The report underlined that “France has a systematic problem in admitting and identifying casualties and/or injuries as a result of its military actions.”

In July, French President Emmanuel Macron declared that his country would soon withdraw more than 2,000 troops from West Africa’s Sahel region and would begin the process of shutting its bases in northern Mali later this year.

Macron, however, insisted that France would maintain its military presence in Africa, claiming that it would focus on “neutralizing” what he referred to as “extremist operations and strengthening and training local armies.”

In 2013, France, a former colonizer of Africa, deployed thousands of soldiers to presumably prevent separatist forces from reaching Mali’s capital, Bamako.

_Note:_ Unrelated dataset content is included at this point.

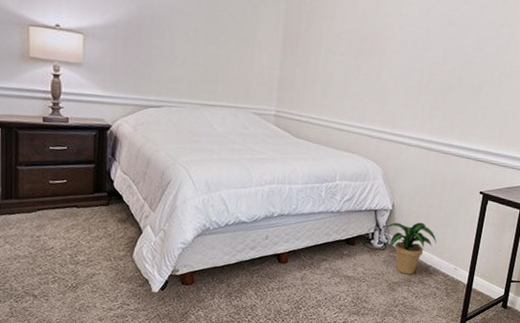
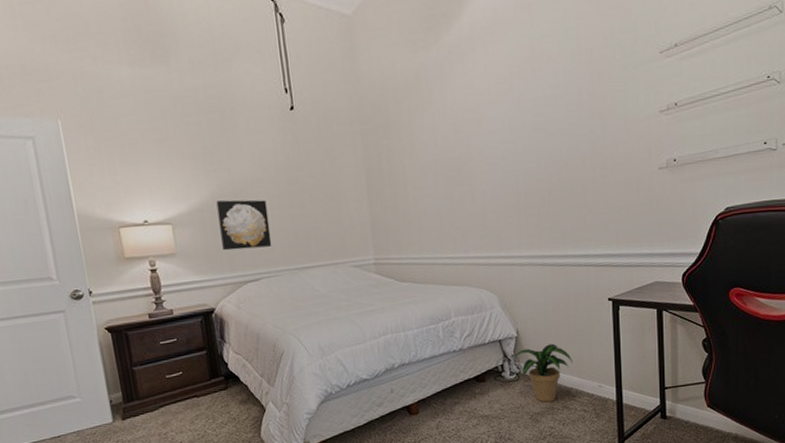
wall art: none [130,20,183,77] -> present [216,199,272,251]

The French Barkhane force -- operating in Mali, Chad, Niger, Burkina Faso, and Mauritania -- currently has more than 5,100 troops in the region in purported efforts to counter militants it claims are linked to the al-Qaeda and Daesh militants.

The military intervention, however, has come at a cost. Five French soldiers were killed in Mali in recent months and Malian citizens have protested France’s military presence in the streets as well as on social media platforms.

The US also maintains a substantial military presence across Africa. In its latest military operation in Africa, the Pentagon announced on July 20 that its had conducted another airstrike against suspected al-Shabab militants in Somalia after the former Trump administration withdrew American troops from the country last December.

The latest bombing in Somalia came despite limits put in place by the current US President Joe Biden on attacks outside active war zones.

After the bombing, Pentagon spokeswoman Cindi King claimed that the US military command for Africa (AFRICOM) had conducted a drone strike in coordination with the Somali government "in the vicinity of Galkayo, Somalia."

Human rights groups have long called for an end to the US drone strikes that Washington claims are conducted against terrorists. 

In June, more than 100 organizations in the US and around the world urged President Joe Biden to put an end to "the unlawful program of lethal strikes outside any recognized battlefield."